--- Instructions for the task ---
In the entries below, which lines run from the one with "X107550000Y-57900000D03*" through the one with "0 Add four rect"? Repeat exactly those, both included, and no pictures.

*** Data provided ***

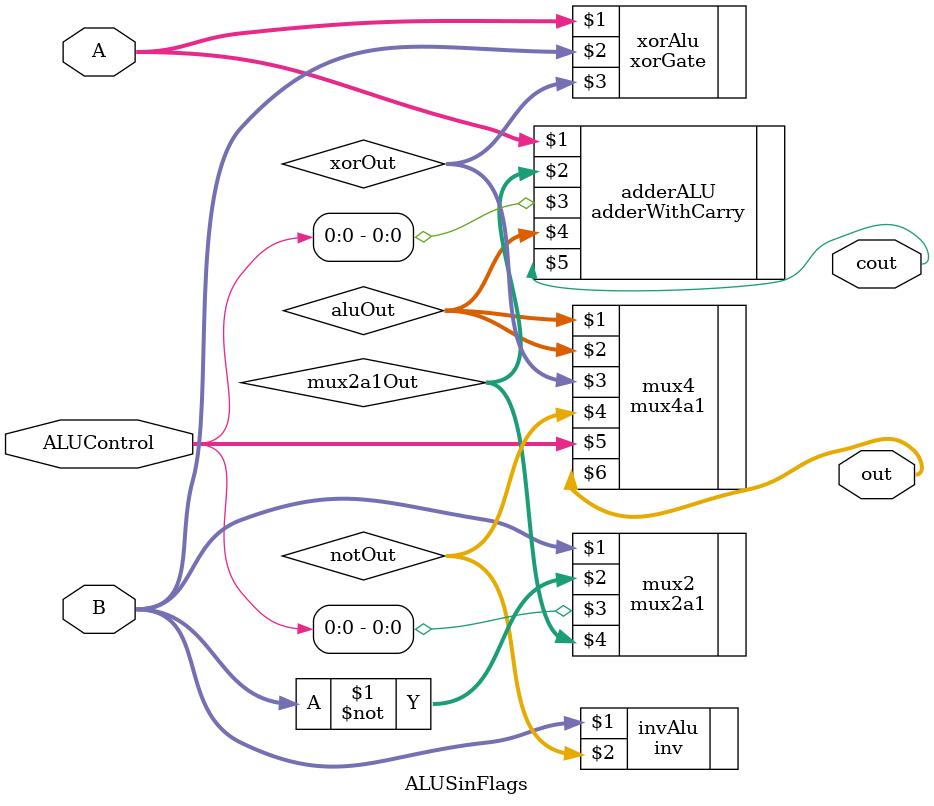
<source format=sv>
/* -------------------- ALU SIN FLAGS --------------------
	ALUControl1:0  Function
		00			 	  ADD
		01			 	  SUB
		10			 	  XOR
		11			 	  NOT
	-------------------------------------------------------
*/

module ALUSinFlags #(parameter N = 4)
						  (input  logic [N-1:0] A, B, 
						   input  logic [1:0] ALUControl,
							output logic [N-1:0] out,
							output logic cout);
							
							
	logic [N-1:0] aluOut, xorOut, notOut, mux2a1Out;
	
	mux2a1  			  #(N) mux2(B, ~B, ALUControl[0], mux2a1Out);
	adderWithCarry   #(N) adderALU(A, mux2a1Out, ALUControl[0], aluOut, cout);
	xorGate 			  #(N) xorAlu(A, B, xorOut);
	inv	  			  #(N) invAlu(B, notOut);
	mux4a1  			  #(N) mux4(aluOut, aluOut, xorOut, notOut, ALUControl, out);
	
	
	
endmodule
</source>
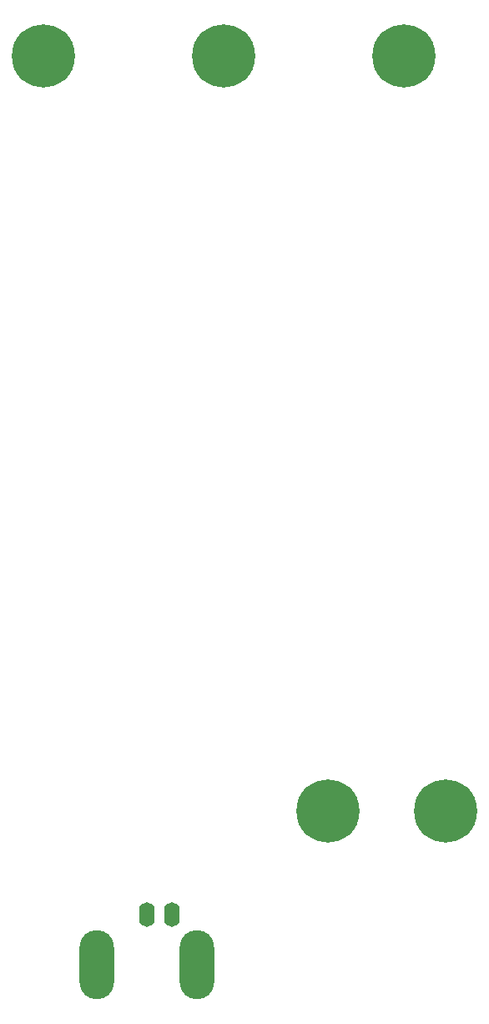
<source format=gbr>
%TF.GenerationSoftware,KiCad,Pcbnew,7.0.5*%
%TF.CreationDate,2023-09-04T17:01:56+02:00*%
%TF.ProjectId,mABoard,6d41426f-6172-4642-9e6b-696361645f70,rev?*%
%TF.SameCoordinates,Original*%
%TF.FileFunction,Soldermask,Bot*%
%TF.FilePolarity,Negative*%
%FSLAX46Y46*%
G04 Gerber Fmt 4.6, Leading zero omitted, Abs format (unit mm)*
G04 Created by KiCad (PCBNEW 7.0.5) date 2023-09-04 17:01:56*
%MOMM*%
%LPD*%
G01*
G04 APERTURE LIST*
%ADD10O,1.600000X2.500000*%
%ADD11O,3.500000X7.000000*%
%ADD12C,0.800000*%
%ADD13C,6.400000*%
G04 APERTURE END LIST*
D10*
%TO.C,J2*%
X83930000Y-144960000D03*
D11*
X78850000Y-150040000D03*
X89010000Y-150040000D03*
D10*
X86470000Y-144960000D03*
%TD*%
D12*
%TO.C,H5*%
X102250000Y-132050000D03*
X103947056Y-136147056D03*
X103947056Y-132752944D03*
X104650000Y-134450000D03*
D13*
X102250000Y-134450000D03*
D12*
X102250000Y-136850000D03*
X100552944Y-132752944D03*
X100552944Y-136147056D03*
X99850000Y-134450000D03*
%TD*%
%TO.C,H4*%
X114240000Y-132050000D03*
X115937056Y-136147056D03*
X115937056Y-132752944D03*
X116640000Y-134450000D03*
D13*
X114240000Y-134450000D03*
D12*
X114240000Y-136850000D03*
X112542944Y-132752944D03*
X112542944Y-136147056D03*
X111840000Y-134450000D03*
%TD*%
%TO.C,H3*%
X70970000Y-57900000D03*
X71672944Y-59597056D03*
X71672944Y-56202944D03*
X73370000Y-60300000D03*
D13*
X73370000Y-57900000D03*
D12*
X75770000Y-57900000D03*
X75067056Y-56202944D03*
X75067056Y-59597056D03*
X73370000Y-55500000D03*
%TD*%
%TO.C,H2*%
X89260000Y-57900000D03*
X89962944Y-59597056D03*
X89962944Y-56202944D03*
X91660000Y-60300000D03*
D13*
X91660000Y-57900000D03*
D12*
X94060000Y-57900000D03*
X93357056Y-56202944D03*
X93357056Y-59597056D03*
X91660000Y-55500000D03*
%TD*%
%TO.C,H1*%
X109950000Y-55500000D03*
X111647056Y-59597056D03*
X111647056Y-56202944D03*
X112350000Y-57900000D03*
D13*
X109950000Y-57900000D03*
D12*
X109950000Y-60300000D03*
X108252944Y-56202944D03*
X108252944Y-59597056D03*
X107550000Y-57900000D03*
%TD*%
M02*

</source>
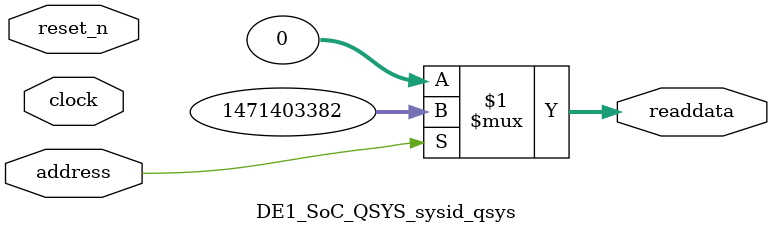
<source format=v>



// synthesis translate_off
`timescale 1ns / 1ps
// synthesis translate_on

// turn off superfluous verilog processor warnings 
// altera message_level Level1 
// altera message_off 10034 10035 10036 10037 10230 10240 10030 

module DE1_SoC_QSYS_sysid_qsys (
               // inputs:
                address,
                clock,
                reset_n,

               // outputs:
                readdata
             )
;

  output  [ 31: 0] readdata;
  input            address;
  input            clock;
  input            reset_n;

  wire    [ 31: 0] readdata;
  //control_slave, which is an e_avalon_slave
  assign readdata = address ? 1471403382 : 0;

endmodule



</source>
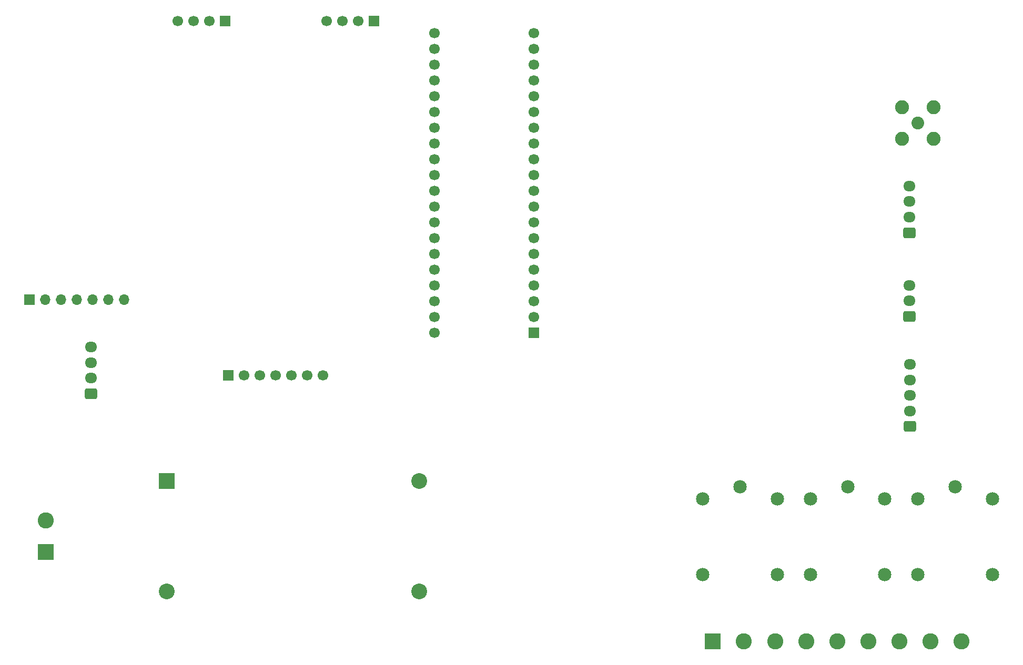
<source format=gbs>
%TF.GenerationSoftware,KiCad,Pcbnew,8.0.4*%
%TF.CreationDate,2025-02-09T10:04:46+05:30*%
%TF.ProjectId,CAR PCB,43415220-5043-4422-9e6b-696361645f70,rev?*%
%TF.SameCoordinates,Original*%
%TF.FileFunction,Soldermask,Bot*%
%TF.FilePolarity,Negative*%
%FSLAX46Y46*%
G04 Gerber Fmt 4.6, Leading zero omitted, Abs format (unit mm)*
G04 Created by KiCad (PCBNEW 8.0.4) date 2025-02-09 10:04:46*
%MOMM*%
%LPD*%
G01*
G04 APERTURE LIST*
G04 Aperture macros list*
%AMRoundRect*
0 Rectangle with rounded corners*
0 $1 Rounding radius*
0 $2 $3 $4 $5 $6 $7 $8 $9 X,Y pos of 4 corners*
0 Add a 4 corners polygon primitive as box body*
4,1,4,$2,$3,$4,$5,$6,$7,$8,$9,$2,$3,0*
0 Add four circle primitives for the rounded corners*
1,1,$1+$1,$2,$3*
1,1,$1+$1,$4,$5*
1,1,$1+$1,$6,$7*
1,1,$1+$1,$8,$9*
0 Add four rect primitives between the rounded corners*
20,1,$1+$1,$2,$3,$4,$5,0*
20,1,$1+$1,$4,$5,$6,$7,0*
20,1,$1+$1,$6,$7,$8,$9,0*
20,1,$1+$1,$8,$9,$2,$3,0*%
G04 Aperture macros list end*
%ADD10R,2.600000X2.600000*%
%ADD11C,2.600000*%
%ADD12RoundRect,0.250000X0.725000X-0.600000X0.725000X0.600000X-0.725000X0.600000X-0.725000X-0.600000X0*%
%ADD13O,1.950000X1.700000*%
%ADD14R,1.700000X1.700000*%
%ADD15C,1.700000*%
%ADD16O,1.700000X1.700000*%
%ADD17C,2.154000*%
%ADD18R,2.540000X2.540000*%
%ADD19C,2.540000*%
%ADD20C,2.050000*%
%ADD21C,2.250000*%
G04 APERTURE END LIST*
D10*
%TO.C,J701*%
X180091000Y-157353000D03*
D11*
X185091000Y-157353000D03*
X190091000Y-157353000D03*
X195091000Y-157353000D03*
X200091000Y-157353000D03*
X205091000Y-157353000D03*
X210091000Y-157353000D03*
X215091000Y-157353000D03*
X220091000Y-157353000D03*
%TD*%
D12*
%TO.C,SW201*%
X211709000Y-91567000D03*
D13*
X211709000Y-89067000D03*
X211709000Y-86567000D03*
X211709000Y-84067000D03*
%TD*%
D14*
%TO.C,J401*%
X102108000Y-114554000D03*
D15*
X104648000Y-114554000D03*
X107188000Y-114554000D03*
X109728000Y-114554000D03*
X112268000Y-114554000D03*
X114808000Y-114554000D03*
X117348000Y-114554000D03*
D14*
X125538000Y-57514000D03*
D15*
X122998000Y-57514000D03*
X120458000Y-57514000D03*
X117918000Y-57514000D03*
D14*
X101538000Y-57514000D03*
D15*
X98998000Y-57514000D03*
X96458000Y-57514000D03*
X93918000Y-57514000D03*
%TD*%
D12*
%TO.C,J201*%
X211836000Y-122776000D03*
D13*
X211836000Y-120276000D03*
X211836000Y-117776000D03*
X211836000Y-115276000D03*
X211836000Y-112776000D03*
%TD*%
D14*
%TO.C,J601*%
X70104000Y-102362000D03*
D16*
X72644000Y-102362000D03*
X75184000Y-102362000D03*
X77724000Y-102362000D03*
X80264000Y-102362000D03*
X82804000Y-102362000D03*
X85344000Y-102362000D03*
%TD*%
D17*
%TO.C,K701*%
X178484500Y-134461000D03*
X190484500Y-134461000D03*
X184484500Y-132461000D03*
X190484500Y-146661000D03*
X178484500Y-146661000D03*
%TD*%
%TO.C,K702*%
X195772000Y-134461000D03*
X207772000Y-134461000D03*
X201772000Y-132461000D03*
X207772000Y-146661000D03*
X195772000Y-146661000D03*
%TD*%
D12*
%TO.C,J501*%
X80010000Y-117482000D03*
D13*
X80010000Y-114982000D03*
X80010000Y-112482000D03*
X80010000Y-109982000D03*
%TD*%
D18*
%TO.C,U101*%
X92202000Y-131572000D03*
D19*
X92202000Y-149352000D03*
X132842000Y-149352000D03*
X132842000Y-131572000D03*
%TD*%
D10*
%TO.C,J102*%
X72690000Y-143007000D03*
D11*
X72690000Y-137927000D03*
%TD*%
D17*
%TO.C,K703*%
X213059500Y-134461000D03*
X225059500Y-134461000D03*
X219059500Y-132461000D03*
X225059500Y-146661000D03*
X213059500Y-146661000D03*
%TD*%
D12*
%TO.C,RV201*%
X211709000Y-105069000D03*
D13*
X211709000Y-102569000D03*
X211709000Y-100069000D03*
%TD*%
D15*
%TO.C,U301*%
X135231000Y-59436000D03*
X135231000Y-61976000D03*
X135231000Y-64516000D03*
X135231000Y-67056000D03*
X135231000Y-69596000D03*
X135231000Y-72136000D03*
X135231000Y-74676000D03*
X135231000Y-77216000D03*
X135231000Y-79756000D03*
X135231000Y-82296000D03*
X135231000Y-84836000D03*
X135231000Y-87376000D03*
X135231000Y-89916000D03*
X135231000Y-92456000D03*
X135231000Y-94996000D03*
X135231000Y-97536000D03*
X135231000Y-100076000D03*
X135231000Y-102616000D03*
X135231000Y-105156000D03*
X135231000Y-107696000D03*
X151281000Y-59436000D03*
X151281000Y-61976000D03*
X151281000Y-64516000D03*
X151281000Y-67056000D03*
X151281000Y-69596000D03*
X151281000Y-72136000D03*
X151281000Y-74676000D03*
X151281000Y-77216000D03*
X151281000Y-79756000D03*
X151281000Y-82296000D03*
X151281000Y-84836000D03*
X151281000Y-87376000D03*
X151281000Y-89916000D03*
X151281000Y-92456000D03*
X151281000Y-94996000D03*
X151281000Y-97536000D03*
X151281000Y-100076000D03*
X151281000Y-102616000D03*
X151281000Y-105156000D03*
D14*
X151281000Y-107696000D03*
%TD*%
D20*
%TO.C,AE101*%
X213106000Y-73914000D03*
D21*
X210566000Y-76454000D03*
X215646000Y-76454000D03*
X210566000Y-71374000D03*
X215646000Y-71374000D03*
%TD*%
M02*

</source>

***

--- Expected answer ---
X107550000Y-57900000D03*
%TD*%
M02*

</source>
<source format=v>



// synthesis translate_off
`timescale 1ns / 1ps
// synthesis translate_on

// turn off superfluous verilog processor warnings 
// altera message_level Level1 
// altera message_off 10034 10035 10036 10037 10230 10240 10030 

module DE1_SoC_QSYS_sysid_qsys (
               // inputs:
                address,
                clock,
                reset_n,

               // outputs:
                readdata
             )
;

  output  [ 31: 0] readdata;
  input            address;
  input            clock;
  input            reset_n;

  wire    [ 31: 0] readdata;
  //control_slave, which is an e_avalon_slave
  assign readdata = address ? 1471403382 : 0;

endmodule



</source>
<source format=gbs>
%TF.GenerationSoftware,KiCad,Pcbnew,8.0.4*%
%TF.CreationDate,2025-02-09T10:04:46+05:30*%
%TF.ProjectId,CAR PCB,43415220-5043-4422-9e6b-696361645f70,rev?*%
%TF.SameCoordinates,Original*%
%TF.FileFunction,Soldermask,Bot*%
%TF.FilePolarity,Negative*%
%FSLAX46Y46*%
G04 Gerber Fmt 4.6, Leading zero omitted, Abs format (unit mm)*
G04 Created by KiCad (PCBNEW 8.0.4) date 2025-02-09 10:04:46*
%MOMM*%
%LPD*%
G01*
G04 APERTURE LIST*
G04 Aperture macros list*
%AMRoundRect*
0 Rectangle with rounded corners*
0 $1 Rounding radius*
0 $2 $3 $4 $5 $6 $7 $8 $9 X,Y pos of 4 corners*
0 Add a 4 corners polygon primitive as box body*
4,1,4,$2,$3,$4,$5,$6,$7,$8,$9,$2,$3,0*
0 Add four circle primitives for the rounded corners*
1,1,$1+$1,$2,$3*
1,1,$1+$1,$4,$5*
1,1,$1+$1,$6,$7*
1,1,$1+$1,$8,$9*
0 Add four rect primitives between the rounded corners*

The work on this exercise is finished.